▸ **Task details**: Taking the listing below line by line, tally those that contain the string "Manager". Give the total alone.

________________________

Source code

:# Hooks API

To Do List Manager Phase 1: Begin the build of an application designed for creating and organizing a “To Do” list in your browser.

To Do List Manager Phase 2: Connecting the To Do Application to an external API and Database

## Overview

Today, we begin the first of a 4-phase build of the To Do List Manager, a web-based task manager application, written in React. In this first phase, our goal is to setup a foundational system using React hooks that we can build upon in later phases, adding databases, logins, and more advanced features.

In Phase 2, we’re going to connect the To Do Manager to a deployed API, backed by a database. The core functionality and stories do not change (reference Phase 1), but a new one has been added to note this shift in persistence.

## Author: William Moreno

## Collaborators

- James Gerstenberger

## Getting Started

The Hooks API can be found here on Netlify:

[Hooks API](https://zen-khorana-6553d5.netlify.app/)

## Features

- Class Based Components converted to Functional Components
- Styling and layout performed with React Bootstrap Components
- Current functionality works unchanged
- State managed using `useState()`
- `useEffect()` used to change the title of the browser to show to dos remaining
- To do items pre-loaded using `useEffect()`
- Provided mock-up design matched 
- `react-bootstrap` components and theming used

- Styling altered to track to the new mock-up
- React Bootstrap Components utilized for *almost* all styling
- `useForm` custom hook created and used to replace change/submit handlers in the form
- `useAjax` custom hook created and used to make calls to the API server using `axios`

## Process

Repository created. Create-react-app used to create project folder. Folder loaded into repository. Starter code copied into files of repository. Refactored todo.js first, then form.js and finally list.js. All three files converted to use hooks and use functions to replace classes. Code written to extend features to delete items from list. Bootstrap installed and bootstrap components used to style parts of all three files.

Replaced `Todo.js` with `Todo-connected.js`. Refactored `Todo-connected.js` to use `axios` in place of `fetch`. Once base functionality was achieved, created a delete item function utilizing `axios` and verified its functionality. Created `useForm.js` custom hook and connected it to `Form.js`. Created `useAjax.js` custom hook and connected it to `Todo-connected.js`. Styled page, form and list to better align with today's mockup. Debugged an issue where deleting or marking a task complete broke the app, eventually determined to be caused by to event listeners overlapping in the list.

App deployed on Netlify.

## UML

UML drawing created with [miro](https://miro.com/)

________________________

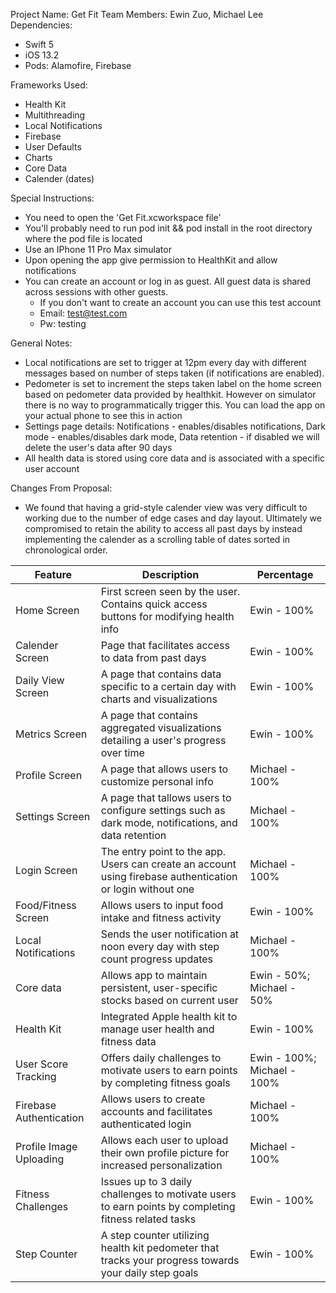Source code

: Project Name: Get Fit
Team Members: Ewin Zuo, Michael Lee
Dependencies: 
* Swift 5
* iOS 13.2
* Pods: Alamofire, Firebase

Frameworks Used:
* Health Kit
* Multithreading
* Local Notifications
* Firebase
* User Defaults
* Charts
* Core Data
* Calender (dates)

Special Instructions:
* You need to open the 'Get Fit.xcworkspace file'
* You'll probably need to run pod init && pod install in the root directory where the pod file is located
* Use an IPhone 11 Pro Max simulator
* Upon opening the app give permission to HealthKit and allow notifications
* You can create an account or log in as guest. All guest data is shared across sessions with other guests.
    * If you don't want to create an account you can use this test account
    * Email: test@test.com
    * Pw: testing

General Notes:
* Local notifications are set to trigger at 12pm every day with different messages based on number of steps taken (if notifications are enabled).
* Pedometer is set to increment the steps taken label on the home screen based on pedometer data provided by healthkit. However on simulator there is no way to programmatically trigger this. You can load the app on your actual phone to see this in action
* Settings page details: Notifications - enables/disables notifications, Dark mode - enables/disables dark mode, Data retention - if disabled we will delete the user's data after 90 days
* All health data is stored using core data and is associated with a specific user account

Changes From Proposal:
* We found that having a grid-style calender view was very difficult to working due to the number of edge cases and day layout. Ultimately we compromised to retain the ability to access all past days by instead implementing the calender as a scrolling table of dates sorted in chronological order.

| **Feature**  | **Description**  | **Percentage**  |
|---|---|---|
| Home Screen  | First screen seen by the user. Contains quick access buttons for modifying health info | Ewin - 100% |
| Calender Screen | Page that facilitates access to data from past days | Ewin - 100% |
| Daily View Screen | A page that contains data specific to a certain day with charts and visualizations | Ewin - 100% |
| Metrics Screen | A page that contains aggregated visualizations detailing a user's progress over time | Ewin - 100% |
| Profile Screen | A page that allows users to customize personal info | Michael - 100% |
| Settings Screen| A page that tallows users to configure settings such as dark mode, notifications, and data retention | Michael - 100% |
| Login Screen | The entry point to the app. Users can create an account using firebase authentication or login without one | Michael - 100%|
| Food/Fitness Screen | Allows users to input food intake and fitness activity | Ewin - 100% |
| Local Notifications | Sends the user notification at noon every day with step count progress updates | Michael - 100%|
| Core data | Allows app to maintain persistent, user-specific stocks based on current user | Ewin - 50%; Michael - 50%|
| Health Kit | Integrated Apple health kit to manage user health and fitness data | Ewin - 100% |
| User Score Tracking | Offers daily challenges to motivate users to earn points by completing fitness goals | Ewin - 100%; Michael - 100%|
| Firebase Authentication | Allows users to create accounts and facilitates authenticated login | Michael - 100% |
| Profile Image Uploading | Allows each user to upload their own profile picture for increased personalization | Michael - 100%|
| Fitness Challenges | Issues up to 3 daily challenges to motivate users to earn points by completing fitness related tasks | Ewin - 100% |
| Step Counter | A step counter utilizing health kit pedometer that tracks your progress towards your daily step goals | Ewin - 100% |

________________________

▸ **Exercise output**: 4